Our results did not show significant differences between scores of empathy and course years. A systematic review showed inconclusive results regarding changes in the level of empathy throughout years of study [38], with studies suggesting a decrease in empathy and studies suggesting no change. It has been suggested that the changes in empathy during medical school observed in previous studies depend on the region of the world studied [39]. One of the possible reasons that we did not observe changes in empathy in medical students is that, in the medical schools studied, there is an early contact with patients and the community, under the supervision of preceptors and faculty and the values of medical profession are an important aspect of the curricula since the beginning of medical program.
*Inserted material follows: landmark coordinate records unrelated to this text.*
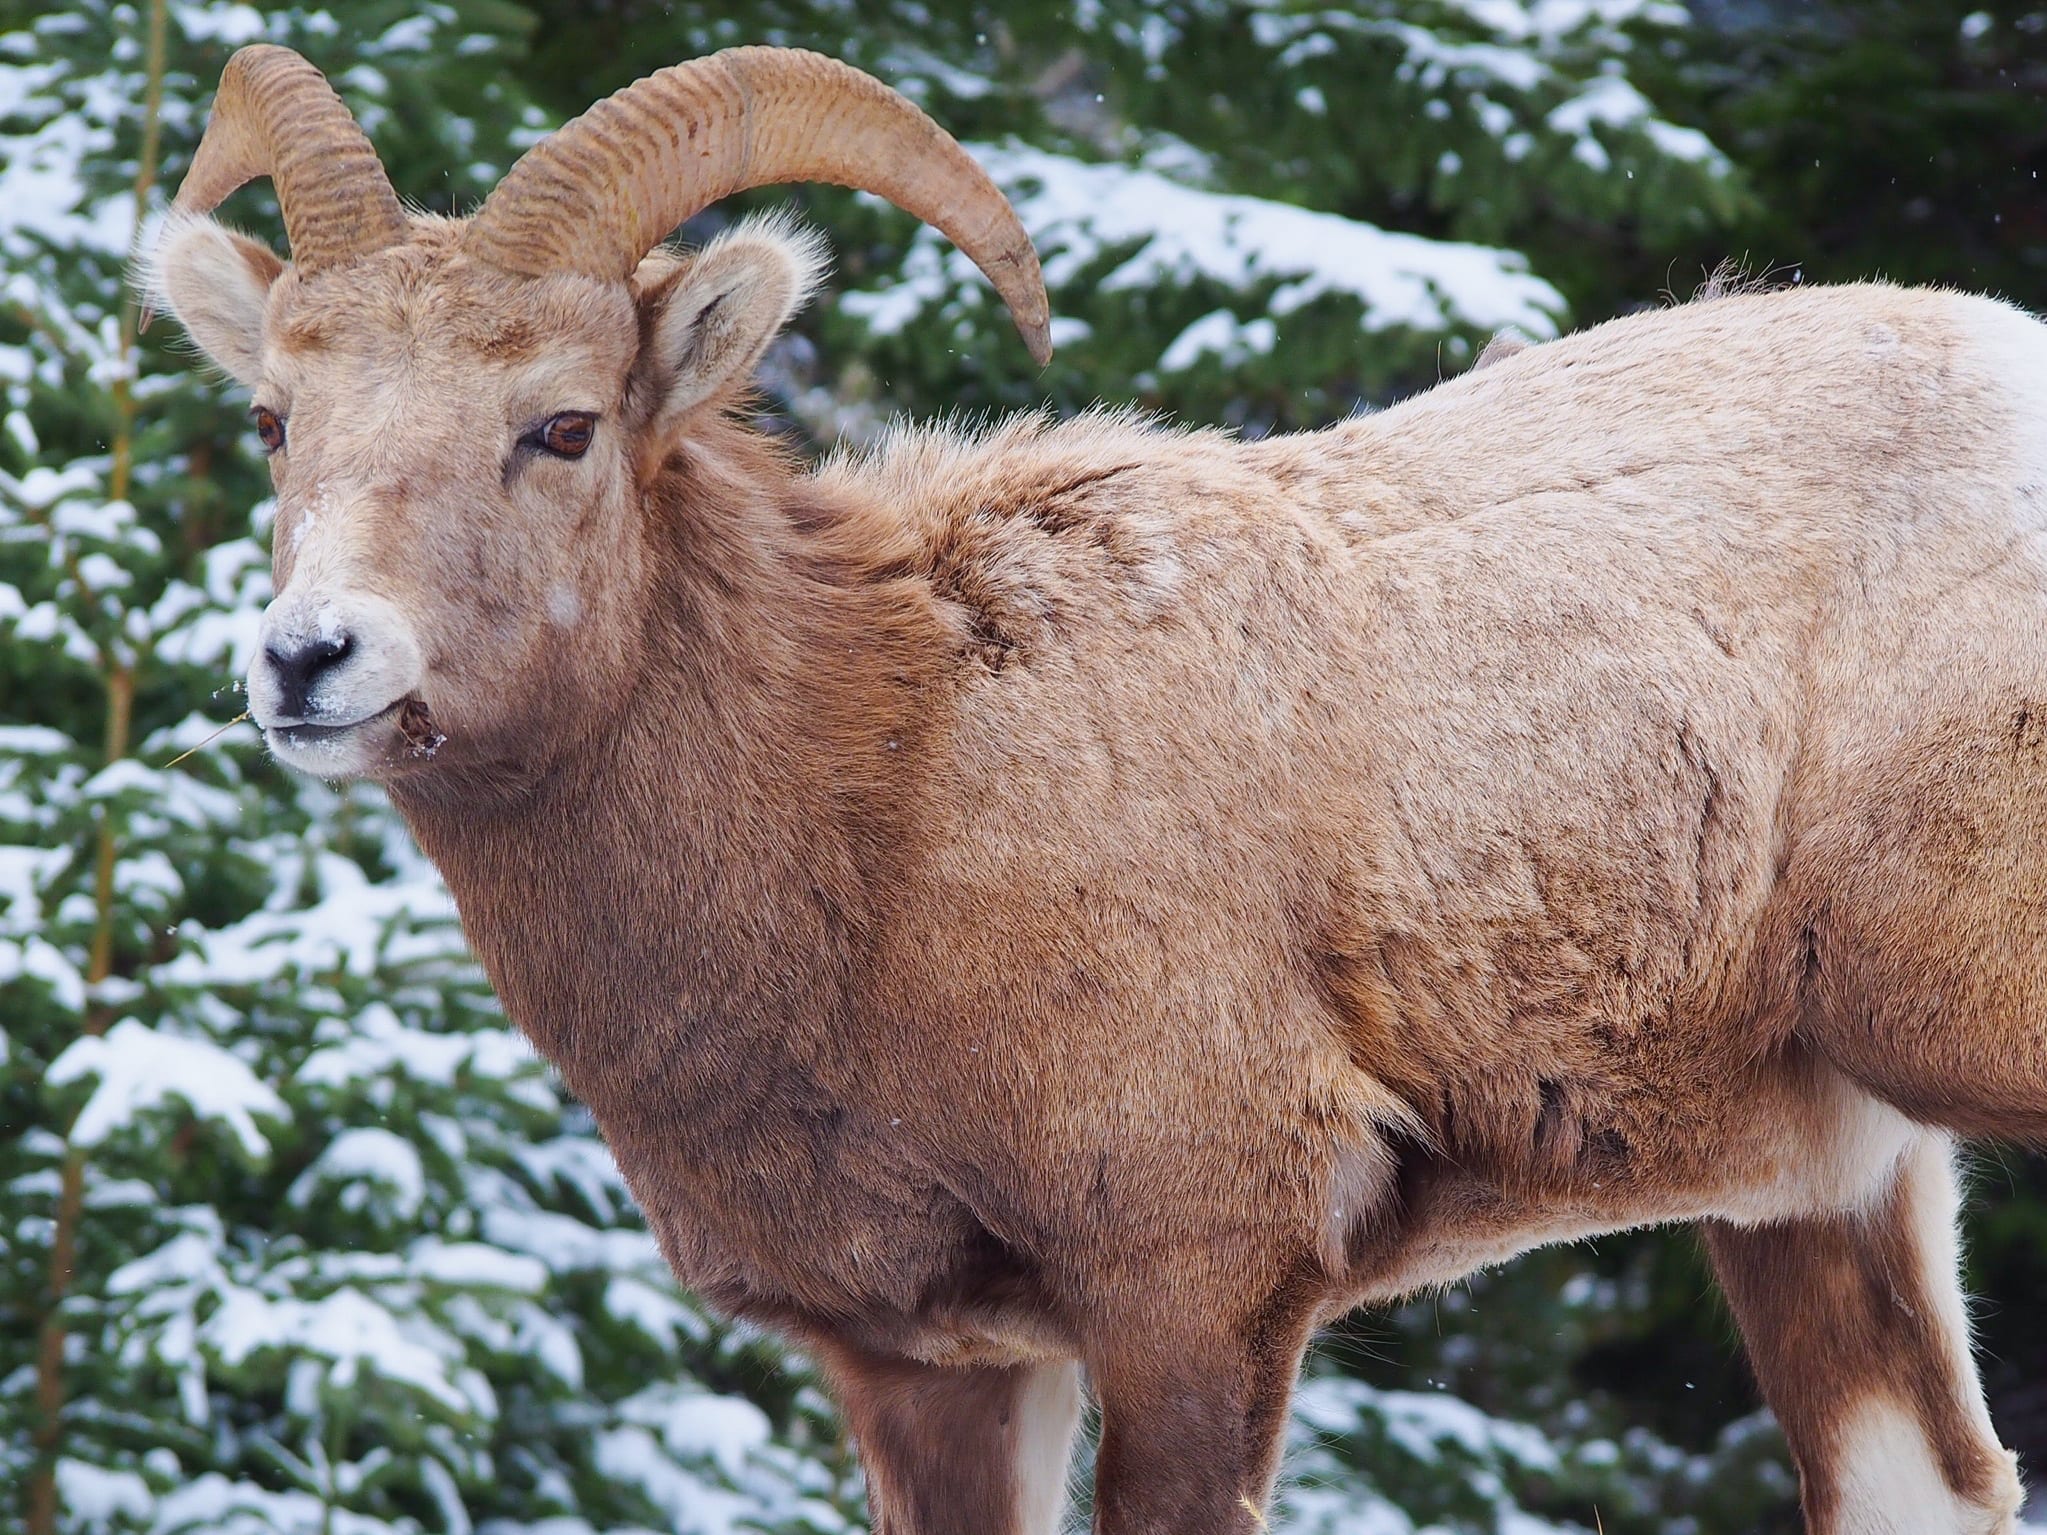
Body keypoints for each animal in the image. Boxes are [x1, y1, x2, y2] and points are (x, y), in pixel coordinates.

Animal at [148, 41, 2046, 1535]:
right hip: (1825, 1189)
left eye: (560, 426)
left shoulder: (1190, 1291)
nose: (310, 661)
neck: (881, 803)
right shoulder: (934, 1371)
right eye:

We decided to use the two most commonly used questionnaires, the Jefferson and Davis Scales, to evaluate empathy in medical students. Davis Scale has questions related to empathy in general and Jefferson Scale has questions related to medical profession. We adopted a framework that considers empathy to be a multidimensional construct that consists of cognitive and affective components [21]. All domains of the Davis Scale showed significantly higher scores for female medical students than for male medical students (Table 1), and empathetic concern and perspective taking were at a higher level for medical students with high levels of spirituality (Table 3). One possible factor that explains the association between spirituality and empathy is that these concepts may overlap since they are associated with connection to others or the practice of helping people. In addition, many questions in the resilience inventory explore beliefs that can be connected to the concept of spirituality. To explore this hypothesis, we compared each item between students with high spirituality and those with low or no spirituality (Table 4). The items with greater differences between the two groups are related to the meaning or purpose of life and are characteristic of the concepts of resilience and spirituality.

The development of educational activities to stimulate reflection about spirituality, empathy and resilience during medical courses is considered pivotal for the development of an ethical professional identity for medical students and physicians in training. In the United States, schools of osteopathic medicine always consider the spiritual aspects of medical care [40]. In medical education, discussing spirituality as connected to people (classmates, teachers and patients) and the world can be a good strategy for stimulating respect for equity, diversity and inclusion in medical schools and in the health system [3, 9, 12, 16, 41,42,43,44,45].

Our study has several strengths. It was multicentric, included medical schools in different regions of the country and included a large group of students who were in their first and clinical years. To ensure completion of the long questionnaire, only students present in the classroom were invited to participate in the study. One limitation of the study is its cross-sectional design and lack of follow-up of the participants involved.

Conclusions

Medical students with high levels of spirituality had also both higher scores of empathy and resilience. We did not observe differences in empathy scores between students with different years of training. Female students had higher scores for both spirituality and empathy but not for resilience. We suggest that spirituality, resilience and empathy become an important part of medical school curricula.